In the past decades, food was less of a pressing geopolitical matter. The Green Revolution that took place in agriculture from the sixties on, mostly in Asia, saved millions of people from hunger. It meant great progress for humanity. Long gone are the days when Western consumers spent more than half of their income on food, as in the fifties. However, several recent developments have put food as a geopolitical theme back on the agenda. Numerous conflicts and the negative effects of climate change on food production have pushed large numbers of people into food insecurity. How can we understand food as a geopolitical matter? First, we are beginning tounderstand the complex nexus between food security, climate change, conflict and migration. Since more than half of the global population live in the 50 most food insecure countries (mostly in the Middle East, Africa, and Central Asia), only a small increase of food insecurity can lead to large displacement. In addition to the link between conflict and food insecurity, there is a direct link between food insecurity and migration. Second, food is increasingly becoming a strategic resource. National food strategies are becoming more relevant for countries with large populations in a world of climate change, resource scarcity, more protectionism and trade wars disrupting food trade flows. Flow security, having unencumbered access to food, raw materials and other goods, is a matter of national security.

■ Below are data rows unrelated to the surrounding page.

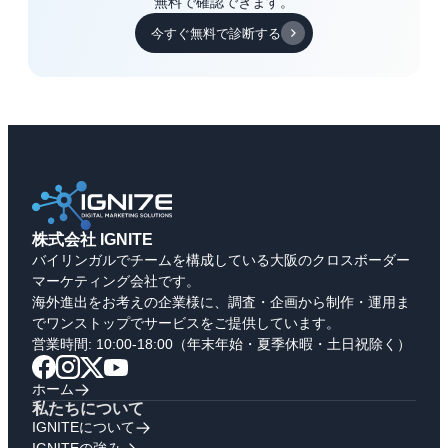
無料で確認できます。
今すぐ無料で診断する
株式会社 IGNITE
バイリンガルでチームを構成している大阪のクロスボーダー
マーケティング会社です。
海外進出をお考えの企業様に、調査・企画から制作・運用ま
でワンストップでサービスをご提供しています。
営業時間: 10:00-18:00（年末年始・夏季休暇・土日祝除く）
ホーム
私たちについて
IGNITEについて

What are the developments that define the current geopolitics of food? First, while Africa’s population is rapidly growing, which will make it more dependent on food imports, 2019 also showed repeated signs of a new scramble for Africa. Second, out of necessity, China is on the rise as a global food power. The superpower will have to import more food in the future as well as try to buy land or crop facilities in other countries. Both the African continent and China are important to watch in 2020, considering that both populous and rising regions produce insufficient food to meet the needs of their own populations, making them dependent on food imports. Other food vulnerable countries are India, Indonesia, the Democratic Republic of Congo, Bangladesh, Pakistan, and Ethiopia.
What are the consequences for food secure countries? The U.S. and many European countries belong to the most food secure countries of 2019. If countries produce plenty of food for their own population and beyond (exports), this solidifies their position as a food nation. Food can be an important foreign policy tool. If food insecurity is a threat multiplier for conflict, improving food security can reduce tensions and contribute to more stable environments. One of the root causes of migration can be addressed by helping countries to improve their food security with agricultural projects or land restoration projects.
For instance, the EU could use its strong agricultural capacity to create strategic dependencies in exchange for raw materials. Likewise, the Netherlands is considered an important food nation but will have to adapt its capacity to the changing geopolitical reality of food.